In this, Yang is obviously acting in self interest, which isn’t to say that he doesn’t care about the conspiracy, but it’s not his primary motivation. His opposing number, Kim Na-ri (Lee Honey), is perhaps much the same, a victim of her upbringing but increasingly conflicted. Brought up by a right-wing, ultra-capitalist professor who is good friends with former prime minister Lee Gwang-ju (Lee Kyoung-young) now working on the Daehan bank sale, Na-ri tells herself she’s acting in the national interest in her desire to set up her own international trade law firm to prevent Korea being taken advantage of by bigger foreign economic powers and in particular the Americans. Despite her law background, what Na-ri has mainly found herself doing is more like PR, finding palatable ways forward to make sure the deal goes through on favourable terms despite the already widespread public outcry.

Surprisingly, Na-ri and Yang end up bonding over the course of the investigation, discovering they have more in common than either might have assumed. Given the kind of evidence that Yang is digging up which points to a wide scale conspiracy involving complex fraud and murder, Na-ri finds herself conflicted. Maybe she isn’t quite as committed to ultra-capitalism as her father is, giving Lee’s speech at the Davos conference the heart-warming title of “free trade with a human face” which apparently went down very well with the audience. Whatever else she is, she’s a lawyer, and the kind of lawyer who doesn’t really like it when people break the law, so she’d rather not think that she’s been party to criminality without ever realising. Lee, meanwhile, uses their familial closeness against her, adopting a sleazy kind of sexist paternalism as he brushes off her concerns as if telling her not to worry her pretty little head about it while tacitly admitting what he’s up to isn’t quite right but is justifiable because the economy must be protected at all costs. 

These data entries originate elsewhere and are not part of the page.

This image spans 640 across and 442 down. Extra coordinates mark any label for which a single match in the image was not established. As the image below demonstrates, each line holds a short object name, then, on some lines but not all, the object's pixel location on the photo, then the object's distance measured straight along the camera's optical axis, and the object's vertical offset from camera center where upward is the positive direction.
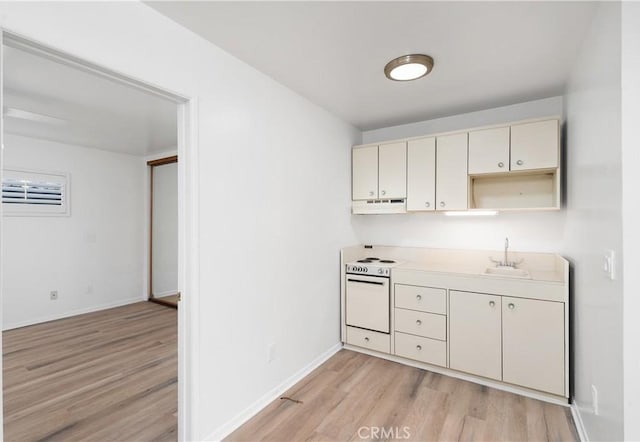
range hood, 3.22 +0.16
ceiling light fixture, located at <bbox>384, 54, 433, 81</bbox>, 2.08 +1.07
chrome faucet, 2.91 -0.38
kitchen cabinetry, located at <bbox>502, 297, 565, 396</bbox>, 2.30 -0.93
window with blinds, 3.96 +0.38
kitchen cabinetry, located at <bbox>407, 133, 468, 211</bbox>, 2.90 +0.46
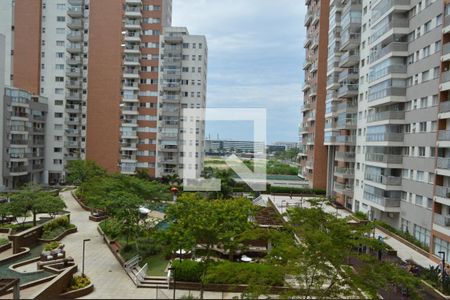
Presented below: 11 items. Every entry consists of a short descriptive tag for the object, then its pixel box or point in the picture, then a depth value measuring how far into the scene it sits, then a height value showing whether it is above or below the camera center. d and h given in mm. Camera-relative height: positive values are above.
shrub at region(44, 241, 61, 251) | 20438 -5774
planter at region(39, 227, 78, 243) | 23859 -6256
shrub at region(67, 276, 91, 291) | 16234 -6104
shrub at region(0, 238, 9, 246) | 22611 -6219
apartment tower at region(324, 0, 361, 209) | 35062 +4727
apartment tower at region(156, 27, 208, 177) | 48406 +4902
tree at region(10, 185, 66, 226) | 24953 -4336
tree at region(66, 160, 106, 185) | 40438 -3496
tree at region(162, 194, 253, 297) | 16375 -3600
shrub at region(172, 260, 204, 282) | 16969 -5716
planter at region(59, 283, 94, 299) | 15566 -6245
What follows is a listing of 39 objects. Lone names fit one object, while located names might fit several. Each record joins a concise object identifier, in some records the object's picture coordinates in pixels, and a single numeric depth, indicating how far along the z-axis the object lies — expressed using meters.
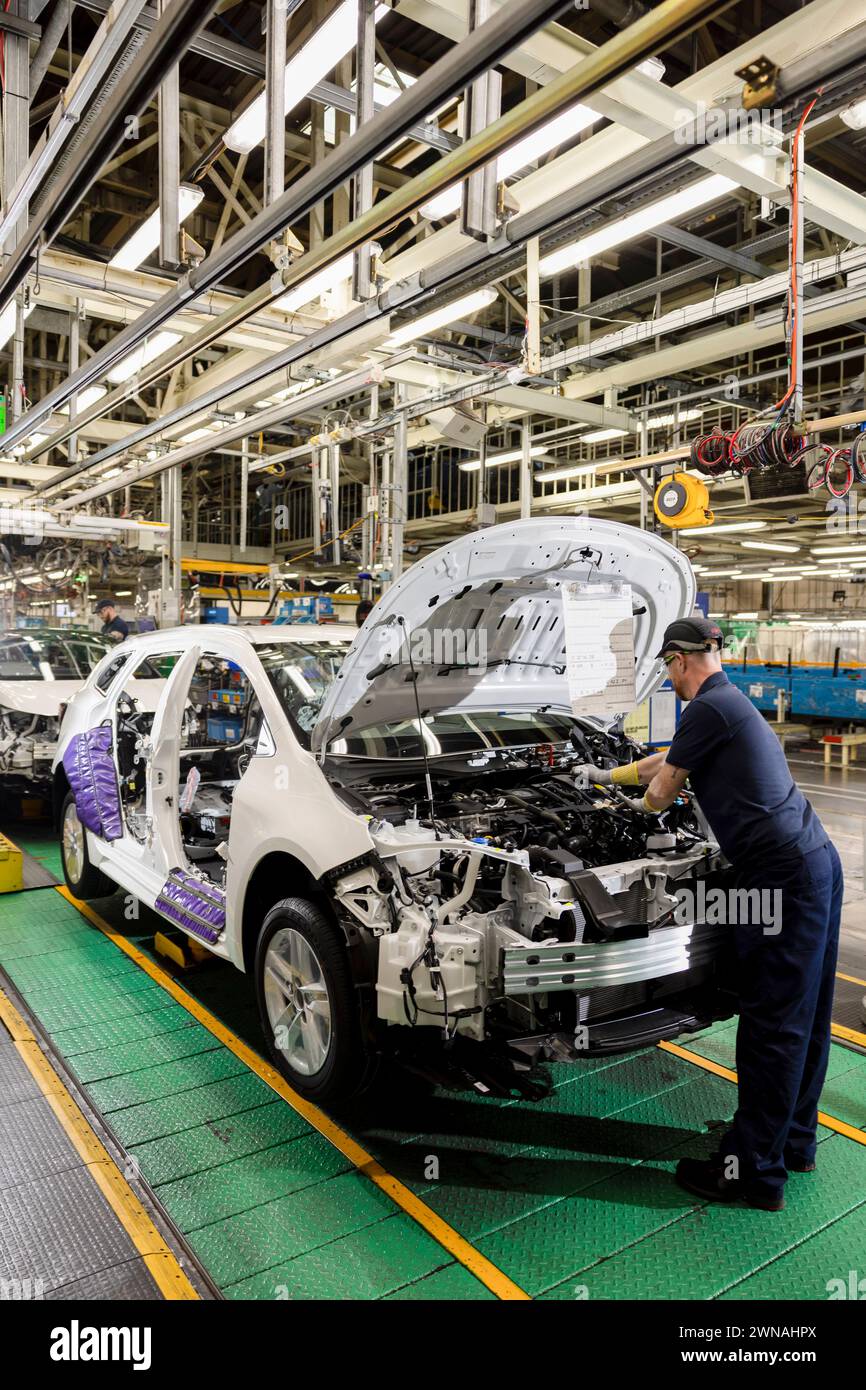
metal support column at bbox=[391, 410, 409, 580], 7.86
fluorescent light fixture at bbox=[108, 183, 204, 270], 4.66
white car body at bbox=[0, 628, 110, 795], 7.01
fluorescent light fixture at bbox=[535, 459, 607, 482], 9.90
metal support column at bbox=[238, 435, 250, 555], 9.35
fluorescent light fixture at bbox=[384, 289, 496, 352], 5.45
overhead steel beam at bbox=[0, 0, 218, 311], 2.54
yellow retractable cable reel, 6.52
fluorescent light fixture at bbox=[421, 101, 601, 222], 3.59
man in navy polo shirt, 2.61
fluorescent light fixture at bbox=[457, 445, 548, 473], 10.98
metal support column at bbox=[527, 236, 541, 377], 4.69
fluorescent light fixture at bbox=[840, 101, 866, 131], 3.97
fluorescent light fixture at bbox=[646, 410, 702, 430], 9.50
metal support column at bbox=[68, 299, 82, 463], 6.55
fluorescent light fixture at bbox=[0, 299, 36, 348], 5.70
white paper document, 3.55
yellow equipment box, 5.63
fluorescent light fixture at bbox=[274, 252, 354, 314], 4.66
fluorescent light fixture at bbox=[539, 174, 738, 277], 4.26
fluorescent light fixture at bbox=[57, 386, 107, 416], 8.78
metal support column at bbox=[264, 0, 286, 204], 3.16
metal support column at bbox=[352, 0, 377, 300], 3.22
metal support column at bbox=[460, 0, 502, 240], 3.25
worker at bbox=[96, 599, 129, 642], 9.17
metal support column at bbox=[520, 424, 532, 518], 9.10
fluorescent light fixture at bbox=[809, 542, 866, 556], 15.45
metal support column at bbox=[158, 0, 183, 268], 3.69
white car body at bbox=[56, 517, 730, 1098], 2.58
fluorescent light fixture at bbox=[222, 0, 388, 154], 3.27
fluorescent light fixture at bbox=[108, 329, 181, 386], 6.73
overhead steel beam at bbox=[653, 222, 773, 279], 5.90
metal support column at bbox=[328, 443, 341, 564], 8.20
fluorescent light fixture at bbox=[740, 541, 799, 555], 16.42
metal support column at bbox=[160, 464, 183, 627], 9.54
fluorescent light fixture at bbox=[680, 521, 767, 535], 13.24
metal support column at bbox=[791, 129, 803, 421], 3.63
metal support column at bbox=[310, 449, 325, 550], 8.51
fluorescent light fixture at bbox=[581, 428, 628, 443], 10.38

Only, that’s a difficult claim to square when Na-ri’s restructuring plans for Daehan involve hundreds of workers being laid off and some of them are currently on a hunger strike in the public square to protest. Na-ri is used to thinking in big numbers, she’s not usually confronted by the human face of their results and the weight of her responsibility does perhaps shake her. Yang too is used to being equivocal, declaring himself a neutral force because his job is to enforce the law equally, but he got into this after his dad was involved in a traffic accident where the other driver turned out to be a chaebol kid, so he knows all about systemic inequality and entrenched corruption. Nevertheless, self interest continues to play its part. The sympathetic chief prosecutor who put his career on the line to take the case forward is ousted through a trumped up charge while his replacement offers to shelve it in return for a promotion. A combination of bribery and violence conspires to keep the financial elites doing what they’re doing because no one is secure enough to stop them. 

Trying to discourage her from her newfound sense of responsibility, Na-ri’s father reminds her that Lee is like family to them, which is one reason he’s put her forward for a top job as a financial commissioner, explaining that “that’s how we live through capitalism. Just accept it. It’s not something you can change on your own”. Chung ends the film with a sense of triumph as the common man, Yang, makes an impassioned speech in front of an angry mob, but according to the on screen text his was an empty victory because no one was ever brought to justice over the “illegal” bank sale which put a lot of ordinary citizens out of work while already wealthy elites lined their pockets aided by the financial authorities and a rotten judiciary. An attack on rampant capitalism, Black Money is not afraid to announce where its allegiances lie but seemingly has few answers other than indignation towards an inherently corrupt society ruled by greed and indifferent to the suffering of ordinary people.